→ **Work order**:
Below are records; transcribe only the line with "STATEMENT OF ACCOUNT" and those after it, through the last line, without any change.

→ **Extracted records**:
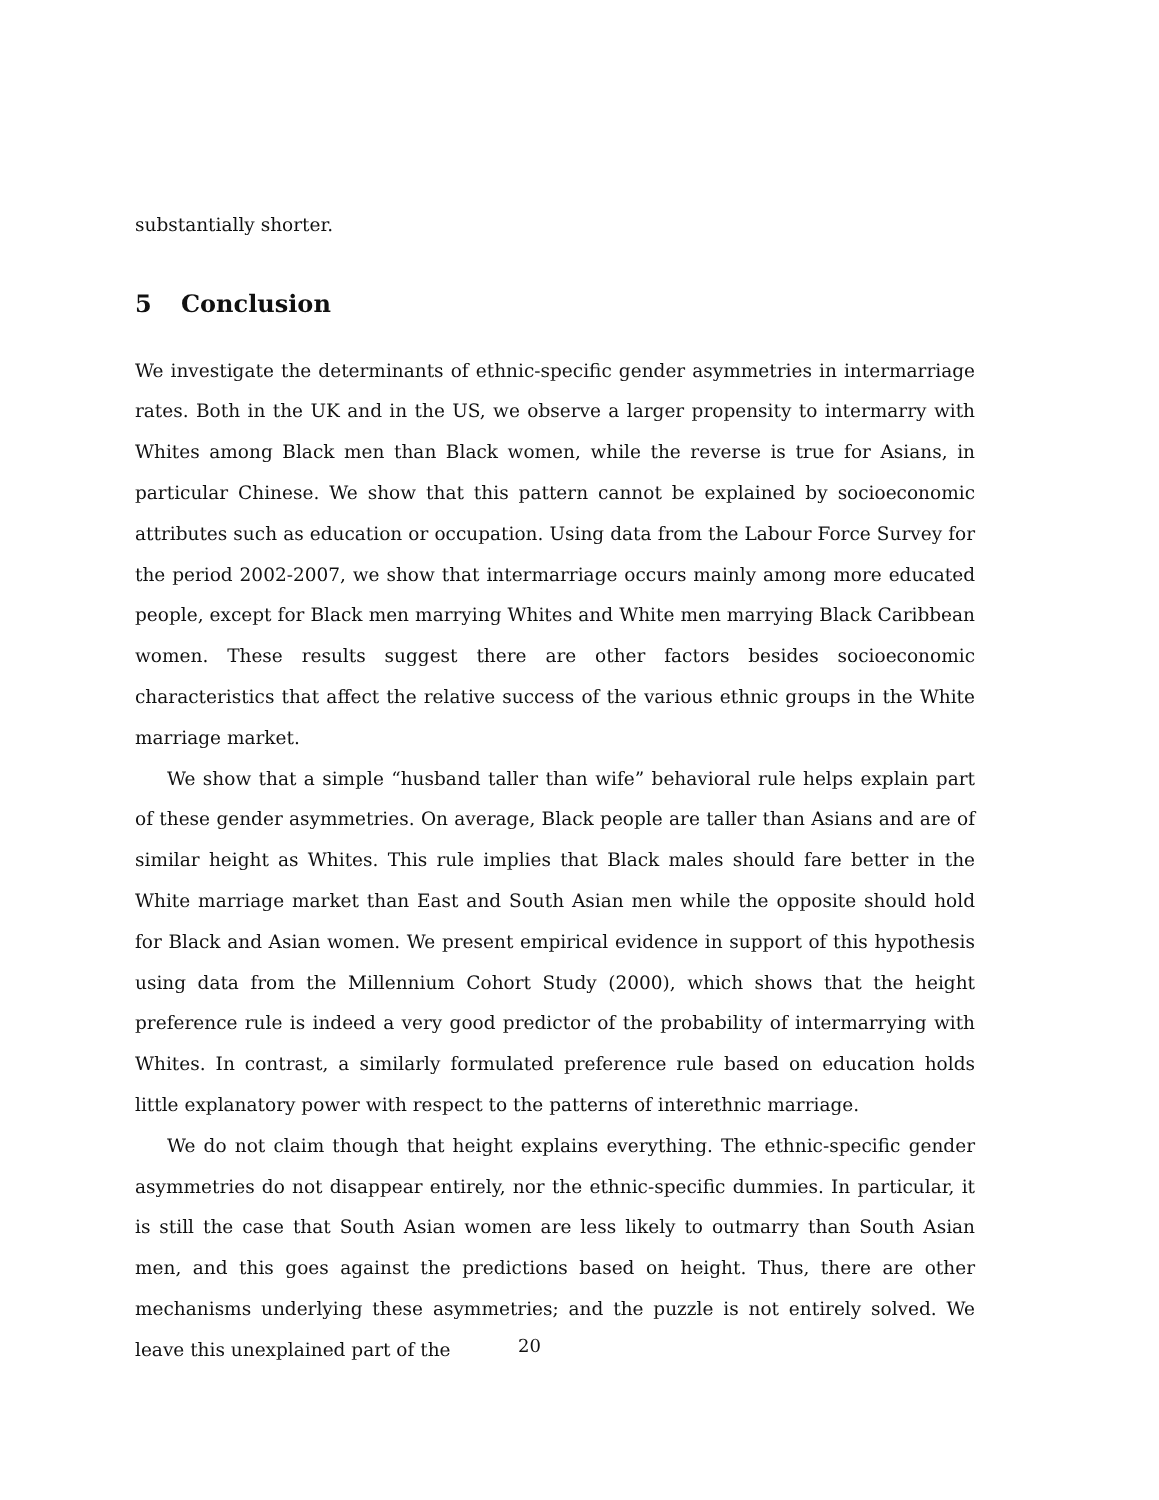substantially shorter.
5 Conclusion
We investigate the determinants of ethnic-specific gender asymmetries in intermarriage rates. Both in the UK and in the US, we observe a larger propensity to intermarry with Whites among Black men than Black women, while the reverse is true for Asians, in particular Chinese. We show that this pattern cannot be explained by socioeconomic attributes such as education or occupation. Using data from the Labour Force Survey for the period 2002-2007, we show that intermarriage occurs mainly among more educated people, except for Black men marrying Whites and White men marrying Black Caribbean women. These results suggest there are other factors besides socioeconomic characteristics that affect the relative success of the various ethnic groups in the White marriage market.
We show that a simple “husband taller than wife” behavioral rule helps explain part of these gender asymmetries. On average, Black people are taller than Asians and are of similar height as Whites. This rule implies that Black males should fare better in the White marriage market than East and South Asian men while the opposite should hold for Black and Asian women. We present empirical evidence in support of this hypothesis using data from the Millennium Cohort Study (2000), which shows that the height preference rule is indeed a very good predictor of the probability of intermarrying with Whites. In contrast, a similarly formulated preference rule based on education holds little explanatory power with respect to the patterns of interethnic marriage.
We do not claim though that height explains everything. The ethnic-specific gender asymmetries do not disappear entirely, nor the ethnic-specific dummies. In particular, it is still the case that South Asian women are less likely to outmarry than South Asian men, and this goes against the predictions based on height. Thus, there are other mechanisms underlying these asymmetries; and the puzzle is not entirely solved. We leave this unexplained part of the
20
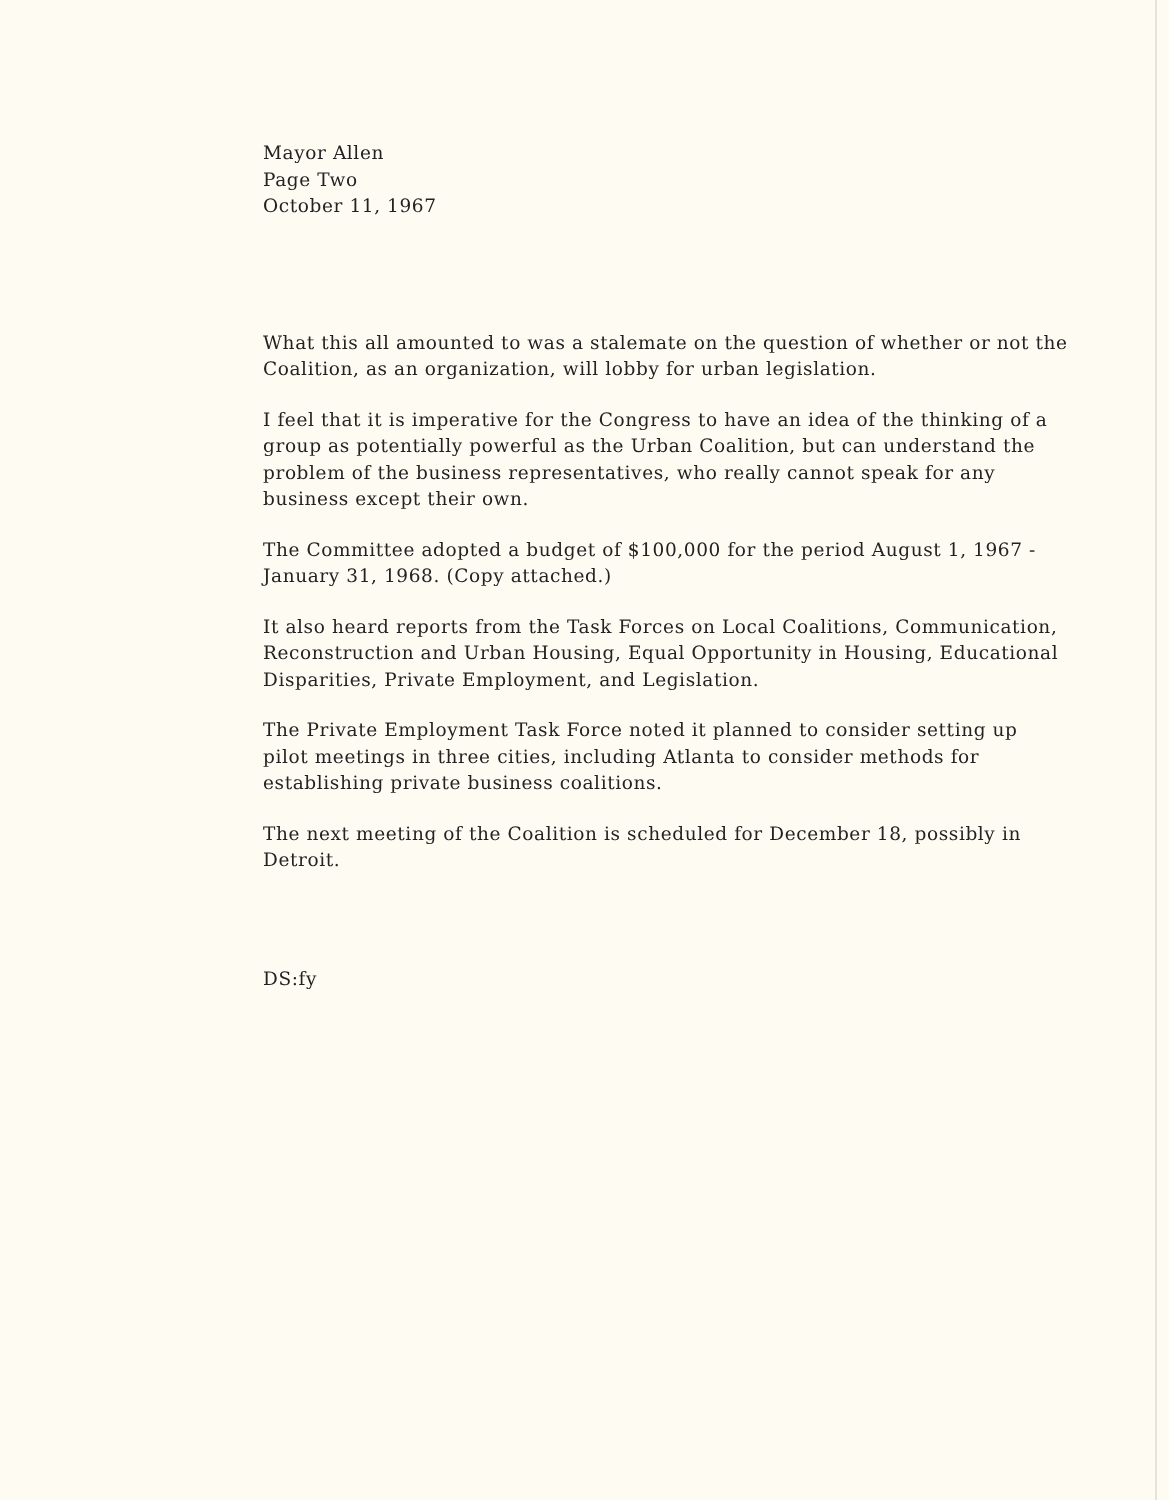Mayor Allen
Page Two
October 11, 1967
What this all amounted to was a stalemate on the question of whether or not the Coalition, as an organization, will lobby for urban legislation.
I feel that it is imperative for the Congress to have an idea of the thinking of a group as potentially powerful as the Urban Coalition, but can understand the problem of the business representatives, who really cannot speak for any business except their own.
The Committee adopted a budget of $100,000 for the period August 1, 1967 - January 31, 1968. (Copy attached.)
It also heard reports from the Task Forces on Local Coalitions, Communication, Reconstruction and Urban Housing, Equal Opportunity in Housing, Educational Disparities, Private Employment, and Legislation.
The Private Employment Task Force noted it planned to consider setting up pilot meetings in three cities, including Atlanta to consider methods for establishing private business coalitions.
The next meeting of the Coalition is scheduled for December 18, possibly in Detroit.
DS:fy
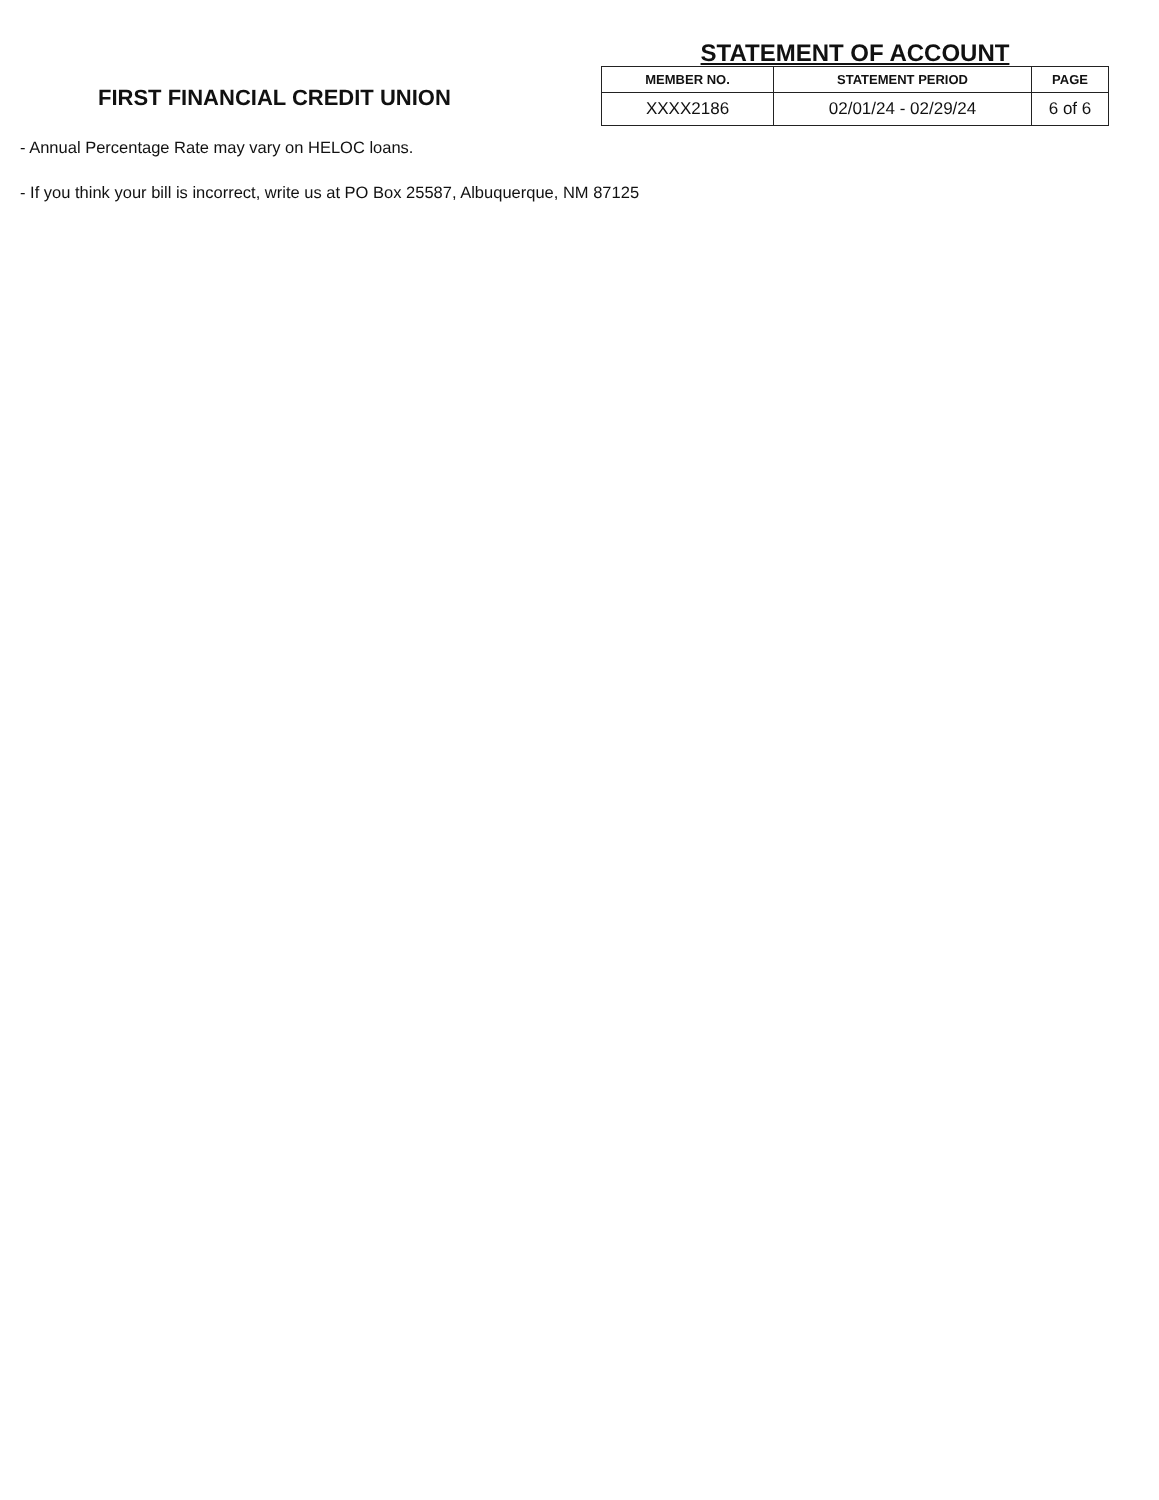FIRST FINANCIAL CREDIT UNION
STATEMENT OF ACCOUNT
| MEMBER NO. | STATEMENT PERIOD | PAGE |
| --- | --- | --- |
| XXXX2186 | 02/01/24 - 02/29/24 | 6 of 6 |
- Annual Percentage Rate may vary on HELOC loans.
- If you think your bill is incorrect, write us at PO Box 25587, Albuquerque, NM 87125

→ **Expected answer**:
STATEMENT OF ACCOUNT
| MEMBER NO. | STATEMENT PERIOD | PAGE |
| --- | --- | --- |
| XXXX2186 | 02/01/24 - 02/29/24 | 6 of 6 |
- Annual Percentage Rate may vary on HELOC loans.
- If you think your bill is incorrect, write us at PO Box 25587, Albuquerque, NM 87125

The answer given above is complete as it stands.